Di sektor properti, sejak beberapa tahun lalu, BP Batam juga sudah menghentikan izin bagi landed house (rumah tapak). Untuk alokasi lahan baru, tidak boleh lagi membangun landed house. Pilihannya harus berbentuk apartemen. Ini untuk mengantisipasi semakin sempitnya lahan dan pertumbuhan penduduk. Saat ini penduduk Batam sudah mencapai 1,3 juta dari 2,5 juta penduduk Kepri.

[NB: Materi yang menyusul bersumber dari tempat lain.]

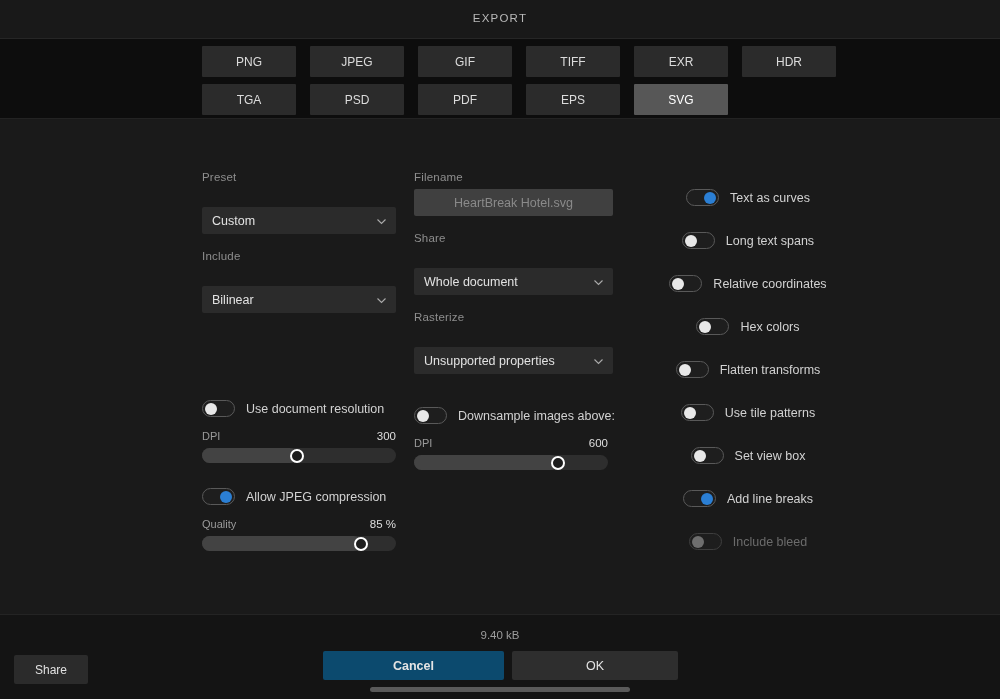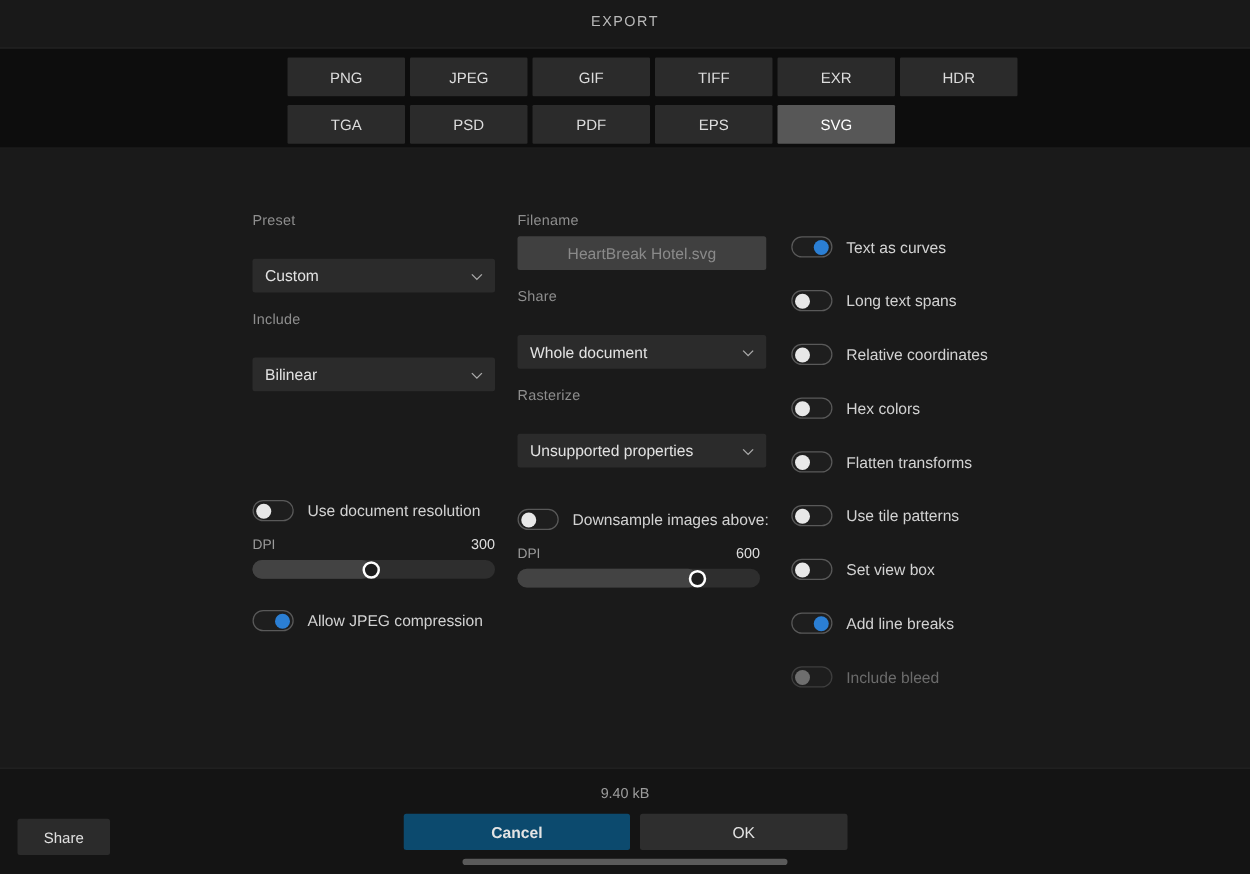--- a/index.html
+++ b/index.html
@@ -29,7 +29,7 @@
     background: #0d0d0d;
     border-bottom: 1px solid #232323;
   }
-  .fmt-row { position: absolute; left: 202px; display: flex; gap: 4px; margin-left: 28px; }
+  .fmt-row { position: absolute; left: 202px; display: flex; gap: 14px; }
   .fmt-row.r1 { top: 7px; }
   .fmt-row.r2 { top: 45px; }
   .fmt-btn {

“Tapi, Yah, mengapa masih banyak yang protes tentang pembangunan di Batam? Padahal kan bisa dilihat hasilnya (perubahannya)?” tanya anakku sambil tersenyum kecut.
“Oh, biasalah nak. Mana ada yang bisa menyenangkan semua orang. Pasti ada yang dianggap kurang. Ya, soal banjirlah, soal lapangan kerjalah, soal air bersih, soal ekonomi, soal macam-macam. Padahal itu semua kan sedang diupayakan, tapi tak bisa sim-salabim”.
Dia hanya diam. Mungkin berusaha memahami penjelasanku.
“Banjir juga bisa disebabkan curah hujan yang tinggi dan pembangunan yang sedang berjalan. Bisa juga karena drainase (di jalan umum dan komplek) yang belum baik, ditambah perilaku warga yang membuang sampah sembarangan hingga menutup parit,” kataku lagi.
Dalam catatanku, di Batam ini, ada jalan milik nasional, milik provinsi, milik Pemko Batam, dan milik BP Batam. Semuanya ada aturannya. Ada pembagian tugas dan kewenangan. Tidak bisa ditangani oleh yang bukan kewenangannya. Bisa jadi temuan BPK. Bisa kena pasal tentang membelanjakan uang negara/daerah yang tidak sesuai peruntukannya. Bisa kena pidana.
“Satu lagi sih, menurut Ayah, sejak izin alokasi lahan sampai mendirikan bangunan, serta syarat-syarat lain hingga analisa dampak lingkungan untuk perumahan, mall, hotel, apartemen, dan ruko yang sudah dikeluarkan itu, siapa yang mengawasi di lapangan? Bisakah dipastikan bahwa mereka membangun sesuai dengan aturan dan peruntukan? Misalnya, ukuran parit, saluran air, limbahnya, fasosnya, fasumnya, dan sebagainya. Itu juga potensi nambah masalah banjir lho,” jelasku.
Ah, makin berat diskusiku dengan anak SMA ini.
“Iya sih. Hehe,” jawab dia sekenanya.
“Sekarang, coba lihat sendiri. Kamu ‘kan lahir di pulau sebelah, tapi sejak bayi sudah di Batam. Lalu sekolah TK, SD, SMP, dan sekarang SMA di sini. Coba ingat-ingat bagaimana Batam dulu dan bagaimana hari ini. Beda tak?”
“Beda banget!” serunya. Kali ini agak kaget sambil banting stir. Rupanya jalan masuk ke komplek perumahan kami makin dalam lubangnya. ***
*) Penulis, pemerhati sosial-ekonomi.